The remake, Farewell My Lovely, with the great Robert Mitchum, was more faithful to Chandler's original text without doubt. However, this film is much more thematically similar. The central character is nailed down by Powell. The more famous portrayals are undoubtedly from Mitchum and Bogart, but Powell is the better man as far as this is concerned. He took the best bits from both of them: Bogart's wisecracking quick wit and Mitchum's tough cynicism, and added something to make the role his own. It's hard to define the 'something', but I think it comes from his grace of movement, not surprising considering Powell had previously made his living in musicals. And, unlike his predecessors, Powell's Marlowe actually looked like he had a job to do and was trying to do it, not merely wandering around with a glass of whiskey and some eye candy. The directorial duties are taken on by Edward Dmytryk, later blacklisted during the McCarthy Witchhunts. I recently read a comment which mentioned that John Huston was only a brilliant director when he was interested in what he was doing. I think the same can be said of Dmytryk. His most outstanding films aside from this are The Young Lions (1956), which I loved, and Crossfire (1947) which I have yet to see. He was obviously interested here: the direction is very good, though he mostly refrains from noir-ish camera angles. The lighting composition is also very good, and the stylistically fake sets add to the dark atmosphere.

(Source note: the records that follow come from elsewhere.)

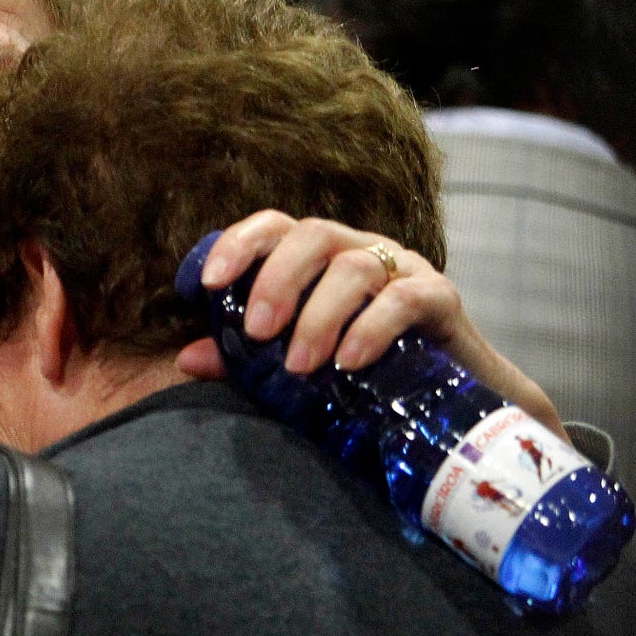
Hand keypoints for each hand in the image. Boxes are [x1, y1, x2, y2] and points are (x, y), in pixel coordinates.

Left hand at [176, 211, 565, 436]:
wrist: (450, 409)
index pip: (275, 227)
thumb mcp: (295, 370)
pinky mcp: (441, 297)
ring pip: (356, 266)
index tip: (207, 286)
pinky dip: (372, 327)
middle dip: (277, 280)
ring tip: (300, 366)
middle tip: (258, 333)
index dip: (238, 244)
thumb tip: (186, 358)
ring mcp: (403, 268)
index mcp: (318, 259)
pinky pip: (406, 297)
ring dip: (320, 315)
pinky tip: (349, 362)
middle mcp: (359, 251)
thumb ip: (243, 361)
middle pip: (312, 235)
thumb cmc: (360, 379)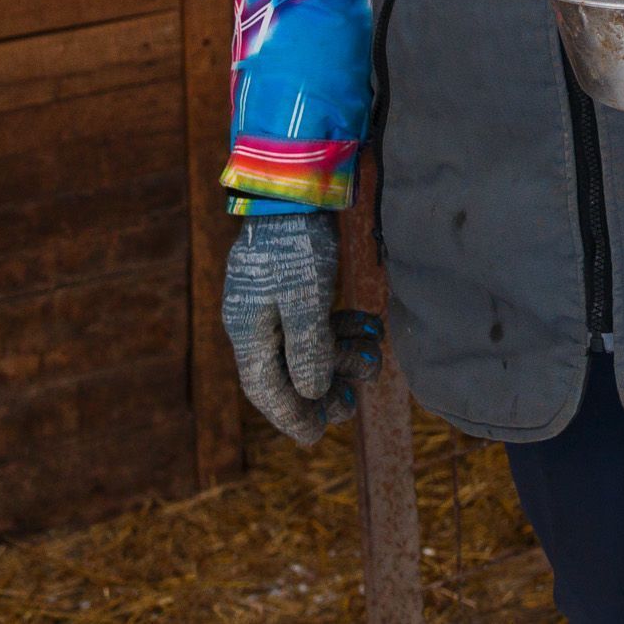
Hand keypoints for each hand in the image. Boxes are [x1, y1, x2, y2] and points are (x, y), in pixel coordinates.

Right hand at [221, 212, 363, 443]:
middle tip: (356, 397)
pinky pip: (316, 321)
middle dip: (324, 389)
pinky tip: (369, 326)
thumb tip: (312, 393)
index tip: (317, 436)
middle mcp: (257, 321)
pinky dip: (342, 329)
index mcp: (249, 330)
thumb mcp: (305, 300)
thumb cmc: (297, 243)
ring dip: (341, 356)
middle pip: (288, 372)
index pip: (265, 389)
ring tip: (374, 354)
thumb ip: (308, 348)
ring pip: (307, 346)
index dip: (291, 416)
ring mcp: (274, 302)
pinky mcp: (294, 283)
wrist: (297, 187)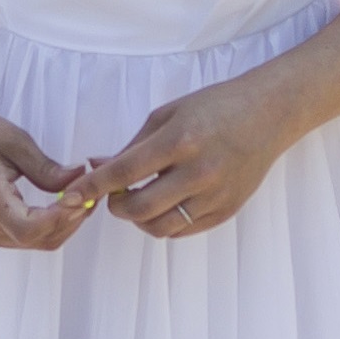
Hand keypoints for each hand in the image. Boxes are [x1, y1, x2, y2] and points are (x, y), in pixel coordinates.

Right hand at [0, 104, 94, 250]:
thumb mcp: (13, 140)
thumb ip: (46, 168)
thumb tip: (80, 180)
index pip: (29, 228)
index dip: (61, 218)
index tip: (81, 196)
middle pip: (38, 239)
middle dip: (71, 220)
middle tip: (91, 194)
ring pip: (35, 242)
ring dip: (62, 225)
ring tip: (79, 197)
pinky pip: (24, 239)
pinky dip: (47, 226)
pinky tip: (59, 206)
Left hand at [83, 81, 302, 238]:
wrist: (268, 115)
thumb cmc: (214, 107)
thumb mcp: (167, 115)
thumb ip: (132, 146)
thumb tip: (96, 166)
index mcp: (181, 141)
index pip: (125, 172)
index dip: (93, 187)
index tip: (71, 196)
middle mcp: (199, 173)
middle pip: (140, 210)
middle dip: (115, 207)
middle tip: (113, 195)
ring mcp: (215, 196)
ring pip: (160, 228)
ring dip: (138, 219)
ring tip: (139, 200)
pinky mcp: (226, 211)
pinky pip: (183, 230)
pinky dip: (164, 223)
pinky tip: (163, 203)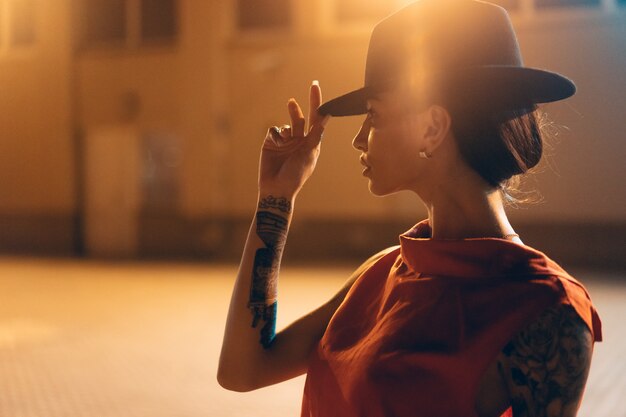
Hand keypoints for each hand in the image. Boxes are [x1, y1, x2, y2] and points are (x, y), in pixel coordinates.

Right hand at [258, 81, 328, 197]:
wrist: (276, 189)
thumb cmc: (296, 175)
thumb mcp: (309, 153)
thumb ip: (316, 134)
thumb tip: (326, 116)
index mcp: (312, 142)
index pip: (316, 119)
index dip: (316, 103)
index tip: (314, 86)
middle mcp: (299, 140)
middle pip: (300, 119)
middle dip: (296, 110)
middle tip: (292, 102)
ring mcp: (285, 141)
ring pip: (287, 125)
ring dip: (286, 130)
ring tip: (284, 141)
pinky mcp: (271, 143)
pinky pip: (274, 130)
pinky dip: (275, 135)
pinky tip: (276, 144)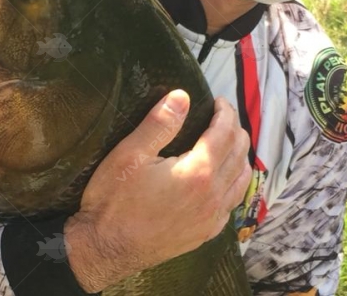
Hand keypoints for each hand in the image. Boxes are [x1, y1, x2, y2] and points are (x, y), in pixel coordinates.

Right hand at [64, 90, 251, 292]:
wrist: (105, 248)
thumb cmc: (113, 200)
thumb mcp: (130, 155)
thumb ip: (159, 124)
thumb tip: (182, 96)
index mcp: (198, 172)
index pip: (224, 134)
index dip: (225, 113)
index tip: (218, 101)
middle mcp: (212, 196)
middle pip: (238, 154)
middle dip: (234, 130)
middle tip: (222, 116)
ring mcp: (211, 218)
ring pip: (241, 180)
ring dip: (239, 156)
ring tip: (227, 142)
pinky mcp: (204, 233)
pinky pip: (232, 204)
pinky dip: (235, 183)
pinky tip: (224, 180)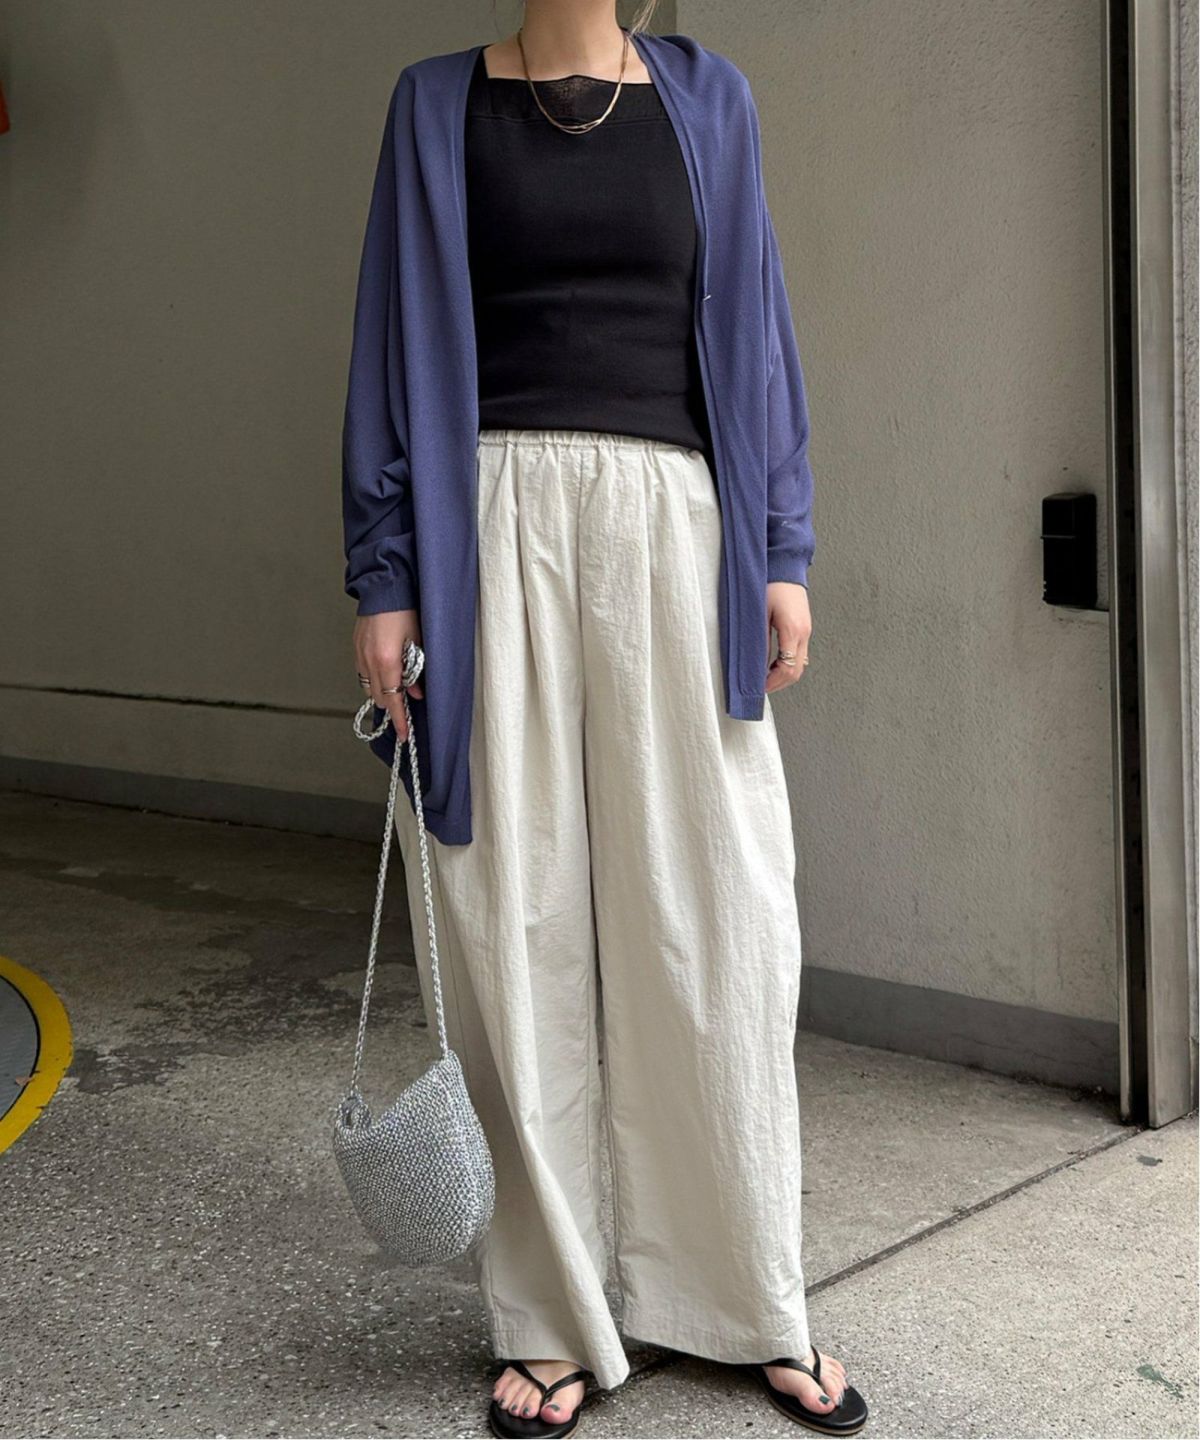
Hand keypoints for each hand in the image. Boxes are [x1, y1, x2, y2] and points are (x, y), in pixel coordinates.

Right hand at [354, 609, 423, 741]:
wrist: (386, 587)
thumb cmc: (406, 610)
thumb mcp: (420, 641)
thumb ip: (418, 671)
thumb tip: (417, 693)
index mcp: (388, 661)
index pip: (393, 700)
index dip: (399, 720)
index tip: (404, 734)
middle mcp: (370, 661)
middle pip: (380, 698)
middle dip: (393, 704)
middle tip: (408, 701)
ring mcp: (360, 654)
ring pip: (369, 688)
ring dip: (383, 691)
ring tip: (398, 683)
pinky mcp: (356, 647)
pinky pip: (363, 673)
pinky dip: (374, 678)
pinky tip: (386, 671)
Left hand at [765, 581, 811, 694]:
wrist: (785, 566)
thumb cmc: (770, 585)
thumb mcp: (759, 613)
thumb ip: (759, 640)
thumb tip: (755, 665)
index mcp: (793, 631)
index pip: (787, 668)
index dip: (773, 682)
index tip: (758, 687)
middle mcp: (804, 633)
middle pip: (796, 671)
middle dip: (779, 683)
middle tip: (761, 688)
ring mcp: (806, 631)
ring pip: (800, 664)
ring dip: (784, 675)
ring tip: (765, 677)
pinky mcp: (804, 627)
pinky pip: (800, 654)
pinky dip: (788, 664)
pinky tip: (773, 664)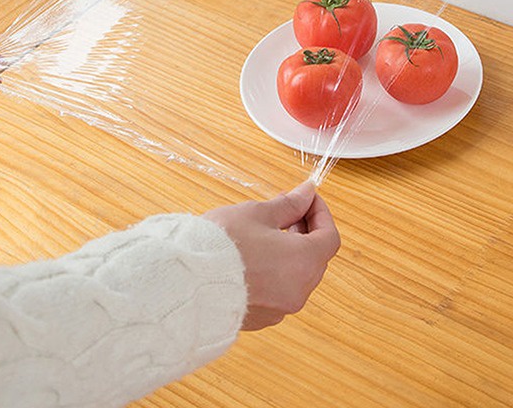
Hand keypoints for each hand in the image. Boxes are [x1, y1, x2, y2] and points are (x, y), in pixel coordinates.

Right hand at [204, 180, 339, 330]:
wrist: (183, 284)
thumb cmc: (220, 247)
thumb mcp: (257, 213)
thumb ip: (288, 204)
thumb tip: (306, 193)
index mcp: (303, 262)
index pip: (329, 236)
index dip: (320, 213)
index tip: (307, 199)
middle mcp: (297, 290)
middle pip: (316, 257)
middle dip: (305, 231)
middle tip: (287, 211)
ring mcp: (279, 309)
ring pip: (297, 276)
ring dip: (291, 252)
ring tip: (266, 232)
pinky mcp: (261, 319)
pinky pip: (279, 291)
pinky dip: (275, 272)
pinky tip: (254, 257)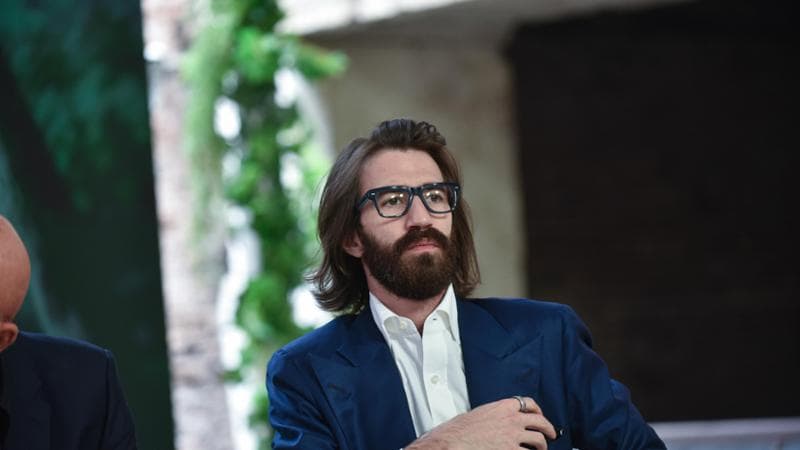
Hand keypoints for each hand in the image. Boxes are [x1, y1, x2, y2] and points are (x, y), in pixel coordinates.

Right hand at [405, 396, 556, 449]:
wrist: (453, 441)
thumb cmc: (461, 429)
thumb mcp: (481, 413)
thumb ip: (496, 415)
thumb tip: (502, 422)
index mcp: (504, 406)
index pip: (529, 403)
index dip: (538, 410)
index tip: (539, 416)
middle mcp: (512, 419)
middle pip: (540, 422)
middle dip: (548, 429)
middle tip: (551, 434)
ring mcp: (514, 436)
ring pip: (539, 440)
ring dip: (542, 445)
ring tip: (541, 449)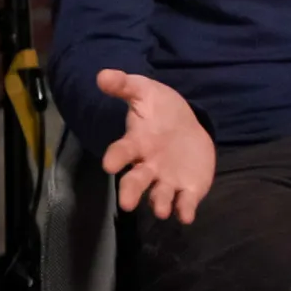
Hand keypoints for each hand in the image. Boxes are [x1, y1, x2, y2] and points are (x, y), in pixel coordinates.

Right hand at [98, 70, 216, 223]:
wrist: (185, 124)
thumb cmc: (159, 110)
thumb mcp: (145, 92)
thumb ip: (125, 85)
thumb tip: (103, 75)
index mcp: (136, 144)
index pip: (121, 152)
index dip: (115, 158)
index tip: (110, 165)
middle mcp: (147, 166)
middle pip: (135, 181)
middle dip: (131, 192)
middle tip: (127, 204)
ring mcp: (167, 179)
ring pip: (159, 196)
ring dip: (160, 204)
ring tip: (162, 211)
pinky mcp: (188, 188)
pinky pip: (185, 202)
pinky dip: (185, 210)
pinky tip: (187, 215)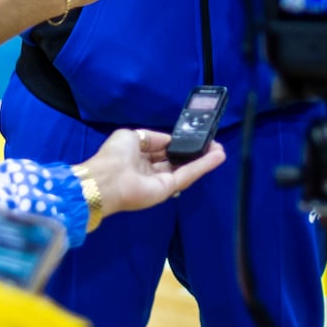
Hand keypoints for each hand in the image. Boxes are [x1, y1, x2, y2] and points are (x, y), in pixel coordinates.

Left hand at [81, 128, 226, 217]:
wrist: (106, 180)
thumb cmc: (114, 155)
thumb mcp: (131, 136)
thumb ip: (152, 137)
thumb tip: (169, 140)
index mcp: (138, 157)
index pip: (163, 150)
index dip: (178, 144)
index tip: (193, 137)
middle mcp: (150, 170)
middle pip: (177, 160)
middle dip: (194, 152)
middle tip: (212, 143)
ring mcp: (160, 181)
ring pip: (186, 168)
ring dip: (203, 159)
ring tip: (220, 149)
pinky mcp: (168, 189)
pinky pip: (188, 175)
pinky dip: (203, 166)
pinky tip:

Claire Trevor is wonderful and characteristically energetic in her role as femme fatale Velma Valento/Mrs Grayle. The actor playing Merriot made me laugh, with his strange Cockney accent, "Oi'm not in the 'abit of givin' people grounds for blackmail, Mister Marl-OH!". Aside from that, all the other supporting players were very good. The special effects employed for the hallucination scene were quite cutting edge for the time, and managed to freak out my Terminator-hardened younger brothers.

A good introduction to film noir: the plot is dazzlingly complicated, the women have weird hair and the cops wear hats. Enough for anyone to get started on the genre, as far as I'm concerned.